Brzuska indica que isso só será possível através de uma grande organização, ou duas situações devem ser geradas: todos se declaram sem condições, ou só recebe a tornozeleira quem tiver como pagar. Ele aponta que as experiências anteriores indicam que o projeto é propício a falhas. Isso porque aqueles presos que não tinham lugar no semiaberto eram mantidos no regime fechado enquanto aguardavam, e isso acabou gerando um comércio ilegal de negociação de vagas. Esse comércio, segundo o magistrado, gerou fuga e corrupção no sistema. Nesse sentido, ele avalia que "se não houver rigor, é possível que se gere mais uma questão ilegal, onde dificilmente um preso de facção vai ficar sem tornozeleira".

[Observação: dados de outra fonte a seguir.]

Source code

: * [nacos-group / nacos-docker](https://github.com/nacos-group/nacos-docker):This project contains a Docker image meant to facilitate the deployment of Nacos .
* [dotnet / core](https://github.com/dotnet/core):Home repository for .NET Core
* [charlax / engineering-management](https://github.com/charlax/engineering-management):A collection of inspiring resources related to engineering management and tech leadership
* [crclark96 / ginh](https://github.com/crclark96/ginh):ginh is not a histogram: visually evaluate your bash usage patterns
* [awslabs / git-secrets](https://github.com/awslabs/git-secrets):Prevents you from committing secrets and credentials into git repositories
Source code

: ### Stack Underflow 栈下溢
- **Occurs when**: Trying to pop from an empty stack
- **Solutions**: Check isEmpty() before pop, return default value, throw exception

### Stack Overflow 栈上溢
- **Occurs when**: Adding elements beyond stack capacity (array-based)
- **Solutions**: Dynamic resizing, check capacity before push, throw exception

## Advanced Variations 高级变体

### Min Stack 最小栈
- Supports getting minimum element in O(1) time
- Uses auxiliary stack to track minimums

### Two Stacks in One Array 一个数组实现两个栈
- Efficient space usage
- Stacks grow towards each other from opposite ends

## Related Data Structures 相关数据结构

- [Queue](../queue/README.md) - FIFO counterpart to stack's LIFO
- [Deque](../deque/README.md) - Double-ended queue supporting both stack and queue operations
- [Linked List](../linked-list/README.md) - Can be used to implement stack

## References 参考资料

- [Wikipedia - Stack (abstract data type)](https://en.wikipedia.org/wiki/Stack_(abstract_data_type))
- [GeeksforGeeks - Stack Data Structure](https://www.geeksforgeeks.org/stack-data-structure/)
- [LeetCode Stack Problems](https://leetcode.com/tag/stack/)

Enquanto isso, o debate envolve a constitucionalidade do projeto. A Constituição Federal garante que o custeio da execução penal seja inteiramente do Estado. "O Estado prevê os delitos e as penas aplicáveis caso o indivíduo infrinja a lei. Ele tem o monopólio do poder punitivo, e o ônus disso é arcar com os gastos", explica Ana Paula. Essa responsabilidade é intransferível sob qualquer pretexto, ainda que o argumento envolva as condições financeiras do governo. Para a defensora, a possibilidade vai na contramão de desassociar crimes do aspecto monetário.

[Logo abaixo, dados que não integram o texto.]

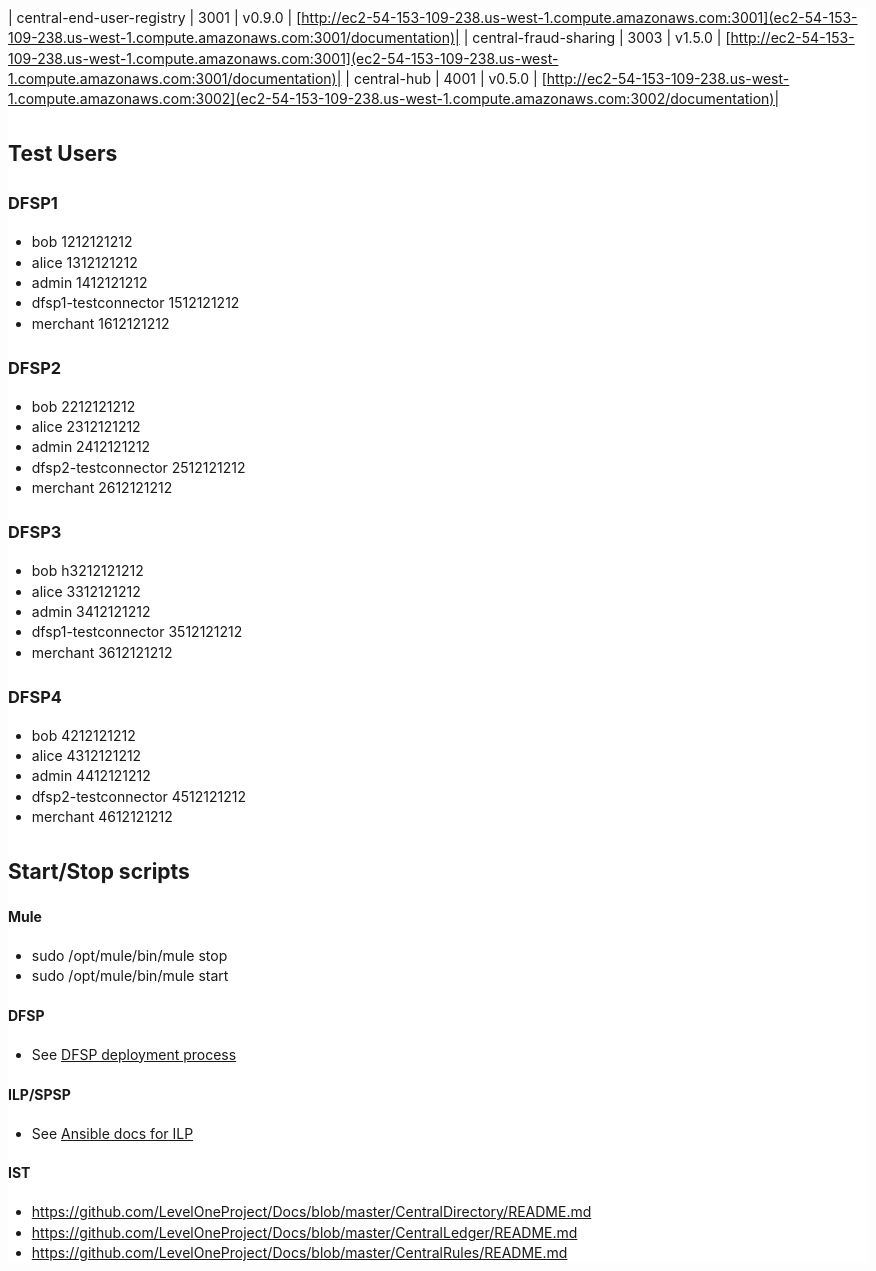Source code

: | central-end-user-registry | 3001 | v0.9.0 | [http://ec2-54-153-109-238.us-west-1.compute.amazonaws.com:3001](ec2-54-153-109-238.us-west-1.compute.amazonaws.com:3001/documentation)|
| central-fraud-sharing | 3003 | v1.5.0 | [http://ec2-54-153-109-238.us-west-1.compute.amazonaws.com:3001](ec2-54-153-109-238.us-west-1.compute.amazonaws.com:3001/documentation)|
| central-hub | 4001 | v0.5.0 | [http://ec2-54-153-109-238.us-west-1.compute.amazonaws.com:3002](ec2-54-153-109-238.us-west-1.compute.amazonaws.com:3002/documentation)|


## Test Users
### DFSP1
* bob    1212121212
* alice    1312121212
* admin 1412121212
* dfsp1-testconnector    1512121212
* merchant    1612121212


### DFSP2
* bob    2212121212
* alice    2312121212
* admin 2412121212
* dfsp2-testconnector    2512121212
* merchant    2612121212


### DFSP3
* bob    h3212121212
* alice    3312121212
* admin 3412121212
* dfsp1-testconnector    3512121212
* merchant    3612121212


### DFSP4
* bob   4212121212
* alice    4312121212
* admin 4412121212
* dfsp2-testconnector    4512121212
* merchant    4612121212

## Start/Stop scripts

#### Mule
* sudo /opt/mule/bin/mule stop
* sudo /opt/mule/bin/mule start

#### DFSP
* See [DFSP deployment process](https://github.com/LevelOneProject/Docs/tree/master/DFSP/dfspDeploymentProcess)

#### ILP/SPSP
* See [Ansible docs for ILP](https://github.com/LevelOneProject/Docs/blob/master/ILP/README.md)

#### IST
* https://github.com/LevelOneProject/Docs/blob/master/CentralDirectory/README.md
* https://github.com/LevelOneProject/Docs/blob/master/CentralLedger/README.md
* https://github.com/LevelOneProject/Docs/blob/master/CentralRules/README.md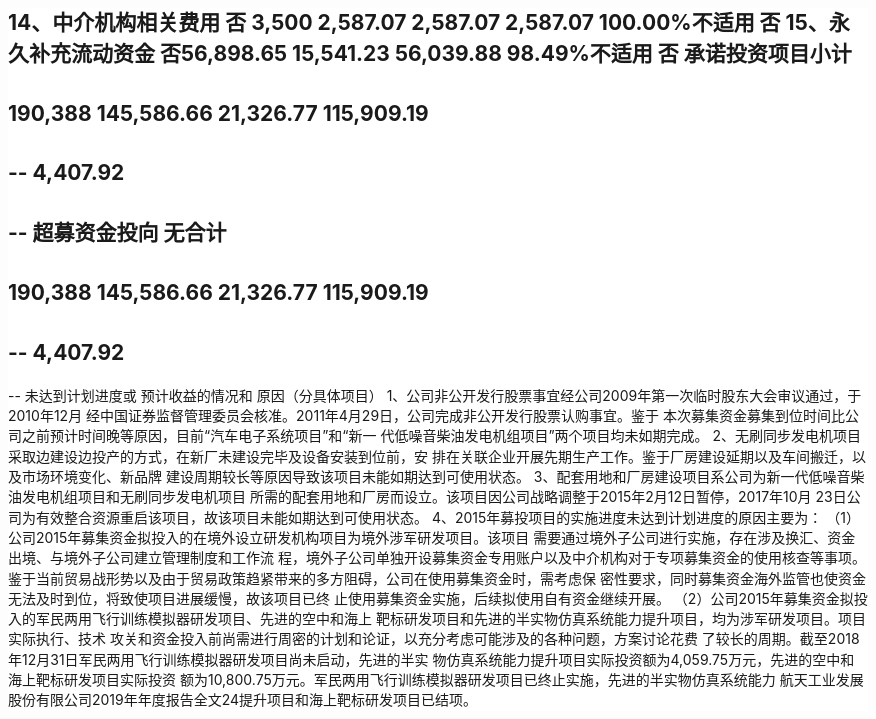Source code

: 14、中介机构相关费用
否
3,500
2,587.07
2,587.07
2,587.07
100.00%不适用
否
15、永久补充流动资金
否56,898.65
15,541.23
56,039.88
98.49%不适用
否
承诺投资项目小计
--
190,388
145,586.66
21,326.77
115,909.19
--
--
4,407.92
--
--
超募资金投向
无合计
--
190,388
145,586.66
21,326.77
115,909.19
--
--
4,407.92
--
--
未达到计划进度或
预计收益的情况和
原因（分具体项目）
1、公司非公开发行股票事宜经公司2009年第一次临时股东大会审议通过，于2010年12月
经中国证券监督管理委员会核准。2011年4月29日，公司完成非公开发行股票认购事宜。鉴于
本次募集资金募集到位时间比公司之前预计时间晚等原因，目前“汽车电子系统项目”和“新一
代低噪音柴油发电机组项目”两个项目均未如期完成。
2、无刷同步发电机项目采取边建设边投产的方式，在新厂未建设完毕及设备安装到位前，安
排在关联企业开展先期生产工作。鉴于厂房建设延期以及车间搬迁，以及市场环境变化、新品牌
建设周期较长等原因导致该项目未能如期达到可使用状态。
3、配套用地和厂房建设项目系公司为新一代低噪音柴油发电机组项目和无刷同步发电机项目
所需的配套用地和厂房而设立。该项目因公司战略调整于2015年2月12日暂停，2017年10月
23日公司为有效整合资源重启该项目，故该项目未能如期达到可使用状态。
4、2015年募投项目的实施进度未达到计划进度的原因主要为：
（1）公司2015年募集资金拟投入的在境外设立研发机构项目为境外涉军研发项目。该项目
需要通过境外子公司进行实施，存在涉及换汇、资金出境、与境外子公司建立管理制度和工作流
程，境外子公司单独开设募集资金专用账户以及中介机构对于专项募集资金的使用核查等事项。
鉴于当前贸易战形势以及由于贸易政策趋紧带来的多方阻碍，公司在使用募集资金时，需考虑保
密性要求，同时募集资金海外监管也使资金无法及时到位，将致使项目进展缓慢，故该项目已终
止使用募集资金实施，后续拟使用自有资金继续开展。
（2）公司2015年募集资金拟投入的军民两用飞行训练模拟器研发项目、先进的空中和海上
靶标研发项目和先进的半实物仿真系统能力提升项目，均为涉军研发项目。项目实际执行、技术
攻关和资金投入前尚需进行周密的计划和论证，以充分考虑可能涉及的各种问题，方案讨论花费
了较长的周期。截至2018年12月31日军民两用飞行训练模拟器研发项目尚未启动，先进的半实
物仿真系统能力提升项目实际投资额为4,059.75万元，先进的空中和海上靶标研发项目实际投资
额为10,800.75万元。军民两用飞行训练模拟器研发项目已终止实施，先进的半实物仿真系统能力
航天工业发展股份有限公司2019年年度报告全文24提升项目和海上靶标研发项目已结项。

Equipamento é alternativa à falta de vagas no semiaberto

Para alguns especialistas, a tornozeleira eletrônica faz parte do regime de progressão de pena, se restringindo ao semiaberto e ao aberto. No entanto, o surgimento desse instrumento está ligado, principalmente, à falta de vagas no regime semiaberto.
Em Porto Alegre, o uso do instrumento é feito nos dois tipos de regime. Em Novo Hamburgo, por exemplo, admite-se o uso exclusivo para apenados do regime aberto. Essa diferença dentro do mesmo Estado é possível em razão da Lei de Execução Penal, que garante o cumprimento do regime semiaberto em estabelecimentos com características específicas. A falta desse local em Novo Hamburgo exige que o monitoramento eletrônico seja feito apenas em regime aberto.

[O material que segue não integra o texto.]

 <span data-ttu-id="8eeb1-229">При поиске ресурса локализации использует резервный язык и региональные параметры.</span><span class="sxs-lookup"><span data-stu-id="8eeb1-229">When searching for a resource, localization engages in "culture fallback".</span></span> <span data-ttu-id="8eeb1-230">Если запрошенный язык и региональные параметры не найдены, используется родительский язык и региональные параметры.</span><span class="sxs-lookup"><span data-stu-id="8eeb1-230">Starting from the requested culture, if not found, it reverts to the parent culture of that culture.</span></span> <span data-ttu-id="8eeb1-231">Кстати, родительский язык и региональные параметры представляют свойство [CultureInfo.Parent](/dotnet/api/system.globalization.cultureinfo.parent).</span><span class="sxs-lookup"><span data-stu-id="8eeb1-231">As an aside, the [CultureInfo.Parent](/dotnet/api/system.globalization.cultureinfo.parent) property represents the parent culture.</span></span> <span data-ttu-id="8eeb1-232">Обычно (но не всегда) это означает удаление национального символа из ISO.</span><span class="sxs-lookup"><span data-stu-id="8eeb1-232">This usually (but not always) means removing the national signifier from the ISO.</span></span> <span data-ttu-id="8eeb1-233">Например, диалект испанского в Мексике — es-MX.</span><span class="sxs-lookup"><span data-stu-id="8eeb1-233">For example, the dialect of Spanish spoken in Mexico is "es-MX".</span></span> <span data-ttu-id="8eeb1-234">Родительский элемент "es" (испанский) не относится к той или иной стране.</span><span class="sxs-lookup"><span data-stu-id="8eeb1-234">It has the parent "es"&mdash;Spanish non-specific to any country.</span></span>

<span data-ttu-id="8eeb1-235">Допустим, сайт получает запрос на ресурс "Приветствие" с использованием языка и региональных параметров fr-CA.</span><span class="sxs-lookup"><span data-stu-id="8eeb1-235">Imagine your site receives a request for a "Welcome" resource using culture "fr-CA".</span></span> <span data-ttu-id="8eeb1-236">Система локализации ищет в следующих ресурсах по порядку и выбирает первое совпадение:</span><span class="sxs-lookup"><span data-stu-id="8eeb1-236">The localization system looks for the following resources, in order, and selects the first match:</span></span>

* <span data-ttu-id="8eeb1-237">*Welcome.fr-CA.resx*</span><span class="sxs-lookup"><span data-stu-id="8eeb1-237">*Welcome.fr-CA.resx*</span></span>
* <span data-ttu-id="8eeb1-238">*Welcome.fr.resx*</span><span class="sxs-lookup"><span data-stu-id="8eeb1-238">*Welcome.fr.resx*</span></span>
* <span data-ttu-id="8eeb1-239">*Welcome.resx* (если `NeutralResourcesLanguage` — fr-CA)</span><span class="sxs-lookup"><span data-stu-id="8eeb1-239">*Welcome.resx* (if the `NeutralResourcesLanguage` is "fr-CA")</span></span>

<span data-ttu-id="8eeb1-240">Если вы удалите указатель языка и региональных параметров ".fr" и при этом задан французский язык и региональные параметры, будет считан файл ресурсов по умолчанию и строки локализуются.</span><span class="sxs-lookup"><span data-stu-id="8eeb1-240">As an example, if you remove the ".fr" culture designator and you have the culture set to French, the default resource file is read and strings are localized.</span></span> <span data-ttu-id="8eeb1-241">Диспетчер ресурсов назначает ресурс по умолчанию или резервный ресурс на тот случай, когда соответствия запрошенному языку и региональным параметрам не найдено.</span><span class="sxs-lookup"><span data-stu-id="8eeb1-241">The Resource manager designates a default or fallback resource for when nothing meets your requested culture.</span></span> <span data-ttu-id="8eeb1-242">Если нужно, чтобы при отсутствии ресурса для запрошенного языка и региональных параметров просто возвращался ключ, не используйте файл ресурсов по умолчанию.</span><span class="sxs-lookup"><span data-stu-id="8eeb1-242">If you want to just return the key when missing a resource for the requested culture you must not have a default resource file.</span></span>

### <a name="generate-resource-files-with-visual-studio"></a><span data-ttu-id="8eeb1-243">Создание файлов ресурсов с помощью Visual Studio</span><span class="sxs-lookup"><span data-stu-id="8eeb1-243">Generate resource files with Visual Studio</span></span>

Para ter o benefício do semiaberto, o detento precisa cumprir pelo menos 1/6 da pena e apresentar bom comportamento. Nesses casos, é possível reduzir três dias de pena a cada dia trabalhado. Para progressão ao aberto, segue-se os mesmos requisitos temporais e comportamentais do regime anterior. No aberto, a pena pode ser cumprida até mesmo na residência do preso.
A escassez de vagas e as dificuldades do sistema geraram a necessidade das tornozeleiras. O instrumento, então, é caracterizado por um substitutivo dessas vagas. Na Capital, já se teve 3 mil vagas de semiaberto, hoje esse número foi reduzido a 500. "Esses lugares foram destruídos pelo Estado, e na troca aparecem as tornozeleiras", explica Brzuska.
O instrumento, no entanto, é mais barato que as vagas em presídios. Enquanto uma tornozeleira pode chegar a R$ 700,00, uma vaga no sistema de semiaberto pode custar R$ 3 mil por mês. Para o juiz, é a falta de investimento no semiaberto que gera a necessidade do monitoramento.